_EXERCISE INPUT_:
[Start of Attachment]

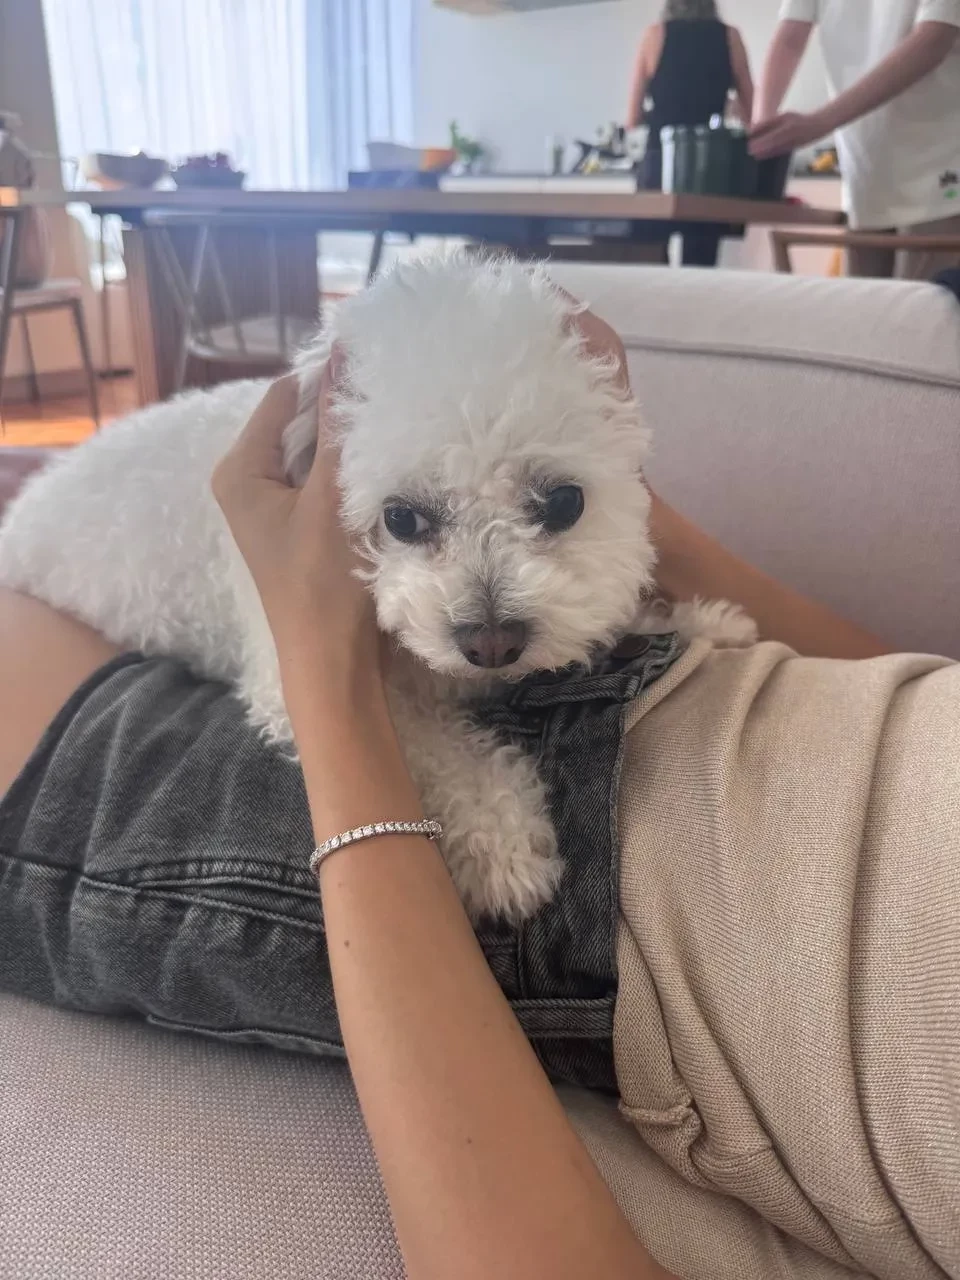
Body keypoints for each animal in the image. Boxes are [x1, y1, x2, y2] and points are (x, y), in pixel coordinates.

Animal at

[End of Attachment]
[Start of Attachment]

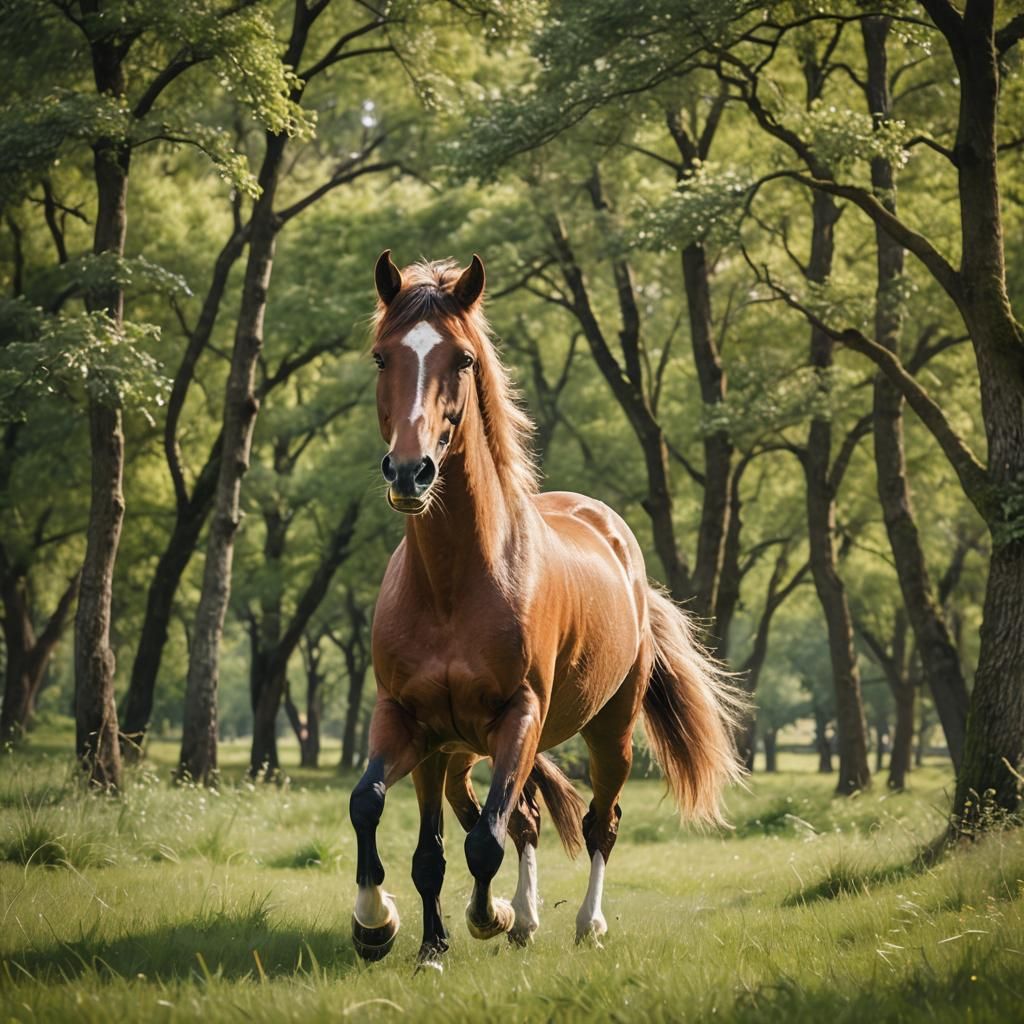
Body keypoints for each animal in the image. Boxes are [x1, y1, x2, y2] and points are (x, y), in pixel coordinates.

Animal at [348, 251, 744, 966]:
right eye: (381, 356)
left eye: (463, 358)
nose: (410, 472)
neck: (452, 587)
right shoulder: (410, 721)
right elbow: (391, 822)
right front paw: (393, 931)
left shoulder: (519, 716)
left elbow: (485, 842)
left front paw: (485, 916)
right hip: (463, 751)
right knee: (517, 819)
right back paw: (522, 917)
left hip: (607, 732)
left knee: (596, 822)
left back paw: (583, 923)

[End of Attachment]
[Start of Attachment]

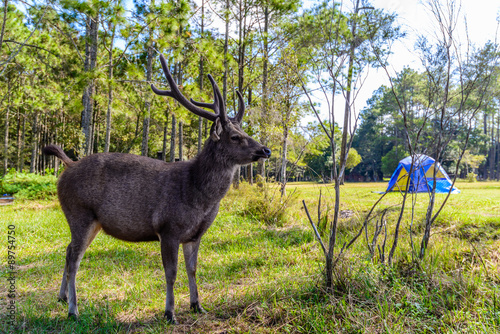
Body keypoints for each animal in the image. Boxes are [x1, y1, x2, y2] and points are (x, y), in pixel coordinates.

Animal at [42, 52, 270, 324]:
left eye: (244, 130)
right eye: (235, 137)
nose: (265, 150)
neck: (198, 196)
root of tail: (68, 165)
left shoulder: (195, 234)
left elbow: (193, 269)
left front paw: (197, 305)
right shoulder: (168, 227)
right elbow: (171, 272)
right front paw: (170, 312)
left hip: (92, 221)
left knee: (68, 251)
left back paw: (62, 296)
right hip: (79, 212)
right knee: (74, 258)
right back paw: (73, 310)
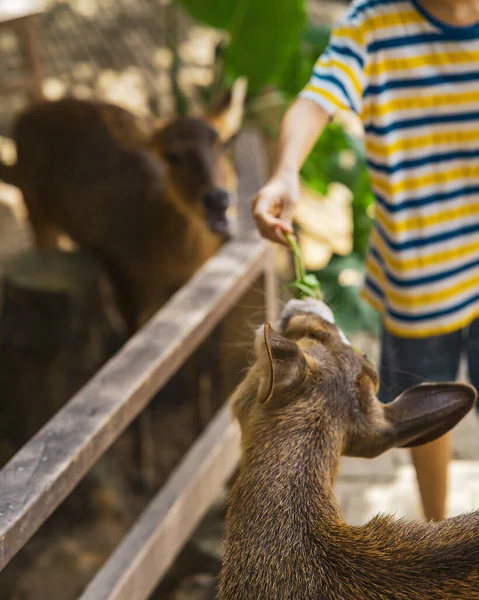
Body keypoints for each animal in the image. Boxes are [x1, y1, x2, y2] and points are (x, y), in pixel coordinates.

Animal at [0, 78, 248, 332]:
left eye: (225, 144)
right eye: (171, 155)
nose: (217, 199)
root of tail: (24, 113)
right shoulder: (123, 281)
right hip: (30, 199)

[End of Attachment]

_PROBLEM TO SOLVE_: Give again the stretch of lines above from the one with "right shoulder: (168, 227)" through the one with "right shoulder: (123, 281)", both ends kept, and copy no pictures.

_YOUR RESPONSE_:
right shoulder: (168, 227)
right elbow: (171, 272)
right front paw: (170, 312)
left hip: (92, 221)
left knee: (68, 251)
left back paw: (62, 296)
right hip: (79, 212)
right knee: (74, 258)
right back paw: (73, 310)
Body keypoints for each animal in the image. Boxes are [x1, y1, x2, y2] and points are (x, y), in pixel coordinates.

Animal at [0, 78, 248, 332]:
left eye: (225, 144)
right eye: (171, 155)
nose: (217, 199)
root of tail: (24, 113)
right shoulder: (123, 281)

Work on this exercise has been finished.